• Seitenauszug:
= = = = =
Der Multi-Kulti-Stadtteil

Serie: Ostend-Bewohner erinnern sich an früher, vergleichen mit heute und berichten von ihrem Leben

21.08.2020 | Stand 23.09.2023, 13:40 Uhr
  −Foto: Frank, Hajduczek, Dagdelen

Das Neuburger Stadtteilmanagement feiert sein 20-jähriges Bestehen.

Viel hat sich seitdem im Ostend und dem Schwalbanger getan, ob nun baulich oder gesellschaftlich. Im vierten Teil der DK-Serie berichten einige Bewohner davon, wie es sich im Ostend lebt.
= = = = =
• Inhalt des Datensatzes:

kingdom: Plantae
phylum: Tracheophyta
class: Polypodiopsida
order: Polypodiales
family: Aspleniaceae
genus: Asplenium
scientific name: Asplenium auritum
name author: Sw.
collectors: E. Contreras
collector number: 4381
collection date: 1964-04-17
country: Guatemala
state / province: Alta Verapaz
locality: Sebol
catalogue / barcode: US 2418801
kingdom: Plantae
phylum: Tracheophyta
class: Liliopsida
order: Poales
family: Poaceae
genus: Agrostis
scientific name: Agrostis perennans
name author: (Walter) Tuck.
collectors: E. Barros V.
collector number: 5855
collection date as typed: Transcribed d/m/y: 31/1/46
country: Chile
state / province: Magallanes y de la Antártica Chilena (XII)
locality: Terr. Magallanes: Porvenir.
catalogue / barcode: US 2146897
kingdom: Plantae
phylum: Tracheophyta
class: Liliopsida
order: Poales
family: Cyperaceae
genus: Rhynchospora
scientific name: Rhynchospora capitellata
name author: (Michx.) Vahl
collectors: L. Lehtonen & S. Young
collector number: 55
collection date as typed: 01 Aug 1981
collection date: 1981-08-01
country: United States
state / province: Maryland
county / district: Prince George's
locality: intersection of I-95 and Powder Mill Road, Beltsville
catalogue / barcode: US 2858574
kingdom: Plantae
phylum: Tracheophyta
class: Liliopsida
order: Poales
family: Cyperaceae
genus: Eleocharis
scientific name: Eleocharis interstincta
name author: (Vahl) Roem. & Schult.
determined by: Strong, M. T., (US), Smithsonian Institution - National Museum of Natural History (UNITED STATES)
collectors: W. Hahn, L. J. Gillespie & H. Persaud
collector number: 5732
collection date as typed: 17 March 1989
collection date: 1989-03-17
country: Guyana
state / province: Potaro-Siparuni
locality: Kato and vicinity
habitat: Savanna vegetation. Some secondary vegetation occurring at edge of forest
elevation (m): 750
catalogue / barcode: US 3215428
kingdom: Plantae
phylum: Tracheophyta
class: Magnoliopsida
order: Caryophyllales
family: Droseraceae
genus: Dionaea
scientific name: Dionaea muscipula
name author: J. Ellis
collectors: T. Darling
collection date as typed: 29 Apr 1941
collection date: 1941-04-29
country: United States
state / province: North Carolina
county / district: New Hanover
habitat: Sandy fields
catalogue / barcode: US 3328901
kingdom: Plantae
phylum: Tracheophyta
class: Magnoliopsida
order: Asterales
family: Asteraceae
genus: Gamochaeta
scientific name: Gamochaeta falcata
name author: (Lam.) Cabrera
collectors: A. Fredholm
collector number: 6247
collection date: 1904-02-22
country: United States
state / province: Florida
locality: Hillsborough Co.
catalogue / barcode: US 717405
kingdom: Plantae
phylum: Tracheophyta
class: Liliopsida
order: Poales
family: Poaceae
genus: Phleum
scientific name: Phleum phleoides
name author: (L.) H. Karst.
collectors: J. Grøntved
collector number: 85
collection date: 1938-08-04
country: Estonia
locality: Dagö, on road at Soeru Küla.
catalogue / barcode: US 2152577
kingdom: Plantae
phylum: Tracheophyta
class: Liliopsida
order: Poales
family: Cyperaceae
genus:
= = = = =
• Kurze Aufgabe:
Beantworte mithilfe des Seitenauszugs die folgenden Fragen.
(a) Welches Jubiläum feiert das Neuburger Stadtteilmanagement?
(b) Welches Gebiet wird neben dem Ostend genannt?
(c) Um den wievielten Teil der DK-Serie handelt es sich?
Das Material steht in keinem Zusammenhang mit dem Seitenauszug.

• Schriftliche Lösung:
(a) Sein 20-jähriges Bestehen.
(b) Der Schwalbanger.
(c) Um den vierten Teil.